The fleet is split between malls and street locations with Abercrombie found in both locations while Hollister will continue to be primarily mall based, although there is a unit on 34th Street in New York City.

Despite all the predictions of the death of the mall, Horowitz said the company is still a fan of shopping centers. “Malls are still important to us,” she said. But they have to be A and B malls where the consumer continues to visit and shop. “We drive a lot of traffic to malls,” she said. “Malls are not dead, the stores in them just have to be the right size and location and offer the right economics.”

In certain situations, street sites are also appropriate, depending upon the location. In addition to downtown Boston and now New York, the company also opened two stores in Chicago last year and is planning another on Greenwich Avenue in Connecticut.
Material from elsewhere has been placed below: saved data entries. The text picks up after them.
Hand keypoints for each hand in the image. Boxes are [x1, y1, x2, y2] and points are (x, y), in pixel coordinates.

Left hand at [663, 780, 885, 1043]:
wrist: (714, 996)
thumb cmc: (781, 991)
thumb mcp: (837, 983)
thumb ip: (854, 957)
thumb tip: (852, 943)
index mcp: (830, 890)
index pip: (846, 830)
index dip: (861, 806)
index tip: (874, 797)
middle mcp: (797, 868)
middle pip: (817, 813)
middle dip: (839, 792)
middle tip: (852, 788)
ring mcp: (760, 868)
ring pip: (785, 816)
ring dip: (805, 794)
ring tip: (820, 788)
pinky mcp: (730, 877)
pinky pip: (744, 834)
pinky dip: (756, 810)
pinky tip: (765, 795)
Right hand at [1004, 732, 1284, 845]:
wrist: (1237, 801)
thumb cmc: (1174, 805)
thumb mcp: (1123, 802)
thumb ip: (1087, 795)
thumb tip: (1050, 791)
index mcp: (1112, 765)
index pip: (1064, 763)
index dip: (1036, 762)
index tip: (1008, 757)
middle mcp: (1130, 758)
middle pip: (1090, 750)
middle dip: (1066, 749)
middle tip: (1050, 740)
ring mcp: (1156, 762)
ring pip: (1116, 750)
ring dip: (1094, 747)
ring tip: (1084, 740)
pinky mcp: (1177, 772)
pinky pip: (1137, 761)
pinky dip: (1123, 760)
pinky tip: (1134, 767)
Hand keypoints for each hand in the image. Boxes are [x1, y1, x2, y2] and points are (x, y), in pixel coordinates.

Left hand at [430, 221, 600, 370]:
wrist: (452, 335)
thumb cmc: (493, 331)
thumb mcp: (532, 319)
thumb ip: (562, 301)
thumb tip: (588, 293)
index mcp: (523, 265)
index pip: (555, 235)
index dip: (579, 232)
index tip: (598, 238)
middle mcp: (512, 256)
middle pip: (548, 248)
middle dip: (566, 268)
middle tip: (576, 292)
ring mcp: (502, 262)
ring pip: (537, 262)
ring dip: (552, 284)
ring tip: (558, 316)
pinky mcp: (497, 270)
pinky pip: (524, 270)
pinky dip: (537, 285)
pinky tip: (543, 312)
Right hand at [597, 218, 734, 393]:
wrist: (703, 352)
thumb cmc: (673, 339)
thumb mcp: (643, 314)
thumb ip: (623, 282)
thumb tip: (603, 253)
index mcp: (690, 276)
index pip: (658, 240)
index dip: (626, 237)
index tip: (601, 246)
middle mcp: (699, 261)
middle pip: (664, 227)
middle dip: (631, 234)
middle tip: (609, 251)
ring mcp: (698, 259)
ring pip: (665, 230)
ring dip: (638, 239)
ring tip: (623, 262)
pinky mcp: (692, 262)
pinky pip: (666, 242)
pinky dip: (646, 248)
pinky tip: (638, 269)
The new design concept that is featured in New York will serve as a model for other units going forward. In locations where the lease is up and the store will be retained, it will be remodeled to this design, she said. Ditto for when the company opens new street or mall locations.

The new look debuted last year and around 20 stores now sport the design globally.

It indicates the company’s belief in the power of brick-and-mortar. Although having an online presence is essential for the brand’s digitally savvy consumer, they have also made it clear that they like a physical experience. “Omnichannel is very important to us,” she said.

Although Horowitz couldn’t provide any details on current business or projections for back-to-school, saying the company is in a quiet period before its earnings release next month, the retailer has been performing well of late.

In the quarter ended April 29, net income rose 2 percent to $16.57 million from $16.47 million in the year-ago period. Operating income reached $34 million and $38 million on a reported and adjusted non-GAAP basis, respectively, as compared to an operating loss of $10 million and $6 million last year, on a reported and adjusted non-GAAP basis, respectively. Net sales rose 3 percent to $836 million, compared to $812.76 million in the year-ago period. Comparable sales rose 3 percent.

Specifically, the Abercrombie brand, which targets young adults, was up 14 percent in the period, on top of last year’s 13 percent gain. Hollister, which had been operating in the red, is back to being profitable.

This prompted the company to raise its outlook for 2023 with net sales projected to rose 2 to 4 percent from $3.7 billion in 2022.